South Dakota lawmakers discuss repeal of Initiated Measure 22
It's week one of South Dakota's legislative session but many Republican lawmakers have already set repealing Initiated Measure 22 as one of their top priorities.
The measure on government ethics and transparency was passed by voters in November, but a circuit judge put it on hold over issues of its constitutionality.
Republican lawmakers in Pierre agree they want the measure repealed, and even Democrats say they're fine with some form of repeal as long as the state legislature can come up with an alternative that respects the will of the voters.
"We're going to have to repeal it all and start from scratch, and try to take into consideration the will of the voters," Republican Sen. Deb Peters said.
"Think its very clear that South Dakotans want an ethics commission, and I think that's one of the big sticking points in them passing this measure, and I think it's dangerous to pick and choose which pieces of it we like or dislike," Democratic Sen. Bill Sutton said.
Both parties believe pieces of the measure are important.
"The voters expect our campaign finance system to be fair, to be honest, and they expect lobbyist to use only their arguments to win our votes," Gov.
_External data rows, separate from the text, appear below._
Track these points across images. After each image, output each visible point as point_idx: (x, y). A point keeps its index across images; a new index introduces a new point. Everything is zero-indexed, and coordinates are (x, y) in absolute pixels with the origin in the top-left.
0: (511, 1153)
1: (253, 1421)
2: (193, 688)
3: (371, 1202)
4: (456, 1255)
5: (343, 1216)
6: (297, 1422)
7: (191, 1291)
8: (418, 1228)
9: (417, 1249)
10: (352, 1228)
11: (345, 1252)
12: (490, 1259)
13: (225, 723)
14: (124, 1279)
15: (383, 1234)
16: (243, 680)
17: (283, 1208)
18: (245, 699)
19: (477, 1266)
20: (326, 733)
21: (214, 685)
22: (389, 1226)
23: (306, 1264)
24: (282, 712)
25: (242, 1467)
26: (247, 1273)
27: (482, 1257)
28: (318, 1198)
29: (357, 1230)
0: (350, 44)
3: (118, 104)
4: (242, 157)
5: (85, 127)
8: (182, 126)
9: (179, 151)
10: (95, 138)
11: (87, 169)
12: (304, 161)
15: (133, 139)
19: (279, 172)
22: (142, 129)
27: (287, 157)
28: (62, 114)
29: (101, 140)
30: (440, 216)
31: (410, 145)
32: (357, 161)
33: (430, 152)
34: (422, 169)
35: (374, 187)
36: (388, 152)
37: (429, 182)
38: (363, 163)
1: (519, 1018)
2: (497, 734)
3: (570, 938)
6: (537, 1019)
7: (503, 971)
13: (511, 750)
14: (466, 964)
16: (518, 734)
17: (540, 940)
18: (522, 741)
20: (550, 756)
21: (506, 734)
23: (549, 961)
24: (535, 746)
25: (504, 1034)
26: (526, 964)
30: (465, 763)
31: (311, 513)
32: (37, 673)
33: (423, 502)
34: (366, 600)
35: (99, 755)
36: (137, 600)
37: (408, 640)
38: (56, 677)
Dennis Daugaard said in his State of the State address Tuesday.
But some Republicans say an internal audit by the Attorney General and Secretary of State already revealed some of these issues, something lawmakers say they were planning to address this season.
"That effort was already underway, so it's something we would have considered during our normal course of business in this session anyway," Republican Sen. Blake Curd said.
"They've had 40 years to come-up with an ethics bill, and I feel very strongly that we should not let the perpetrators investigate themselves," Yes on 22 representative Darrell Solberg said.
Whatever the law works out to be, both Republicans and Democrats in the state say their goal is to ensure some form of ethics legalization is passed in South Dakota this season.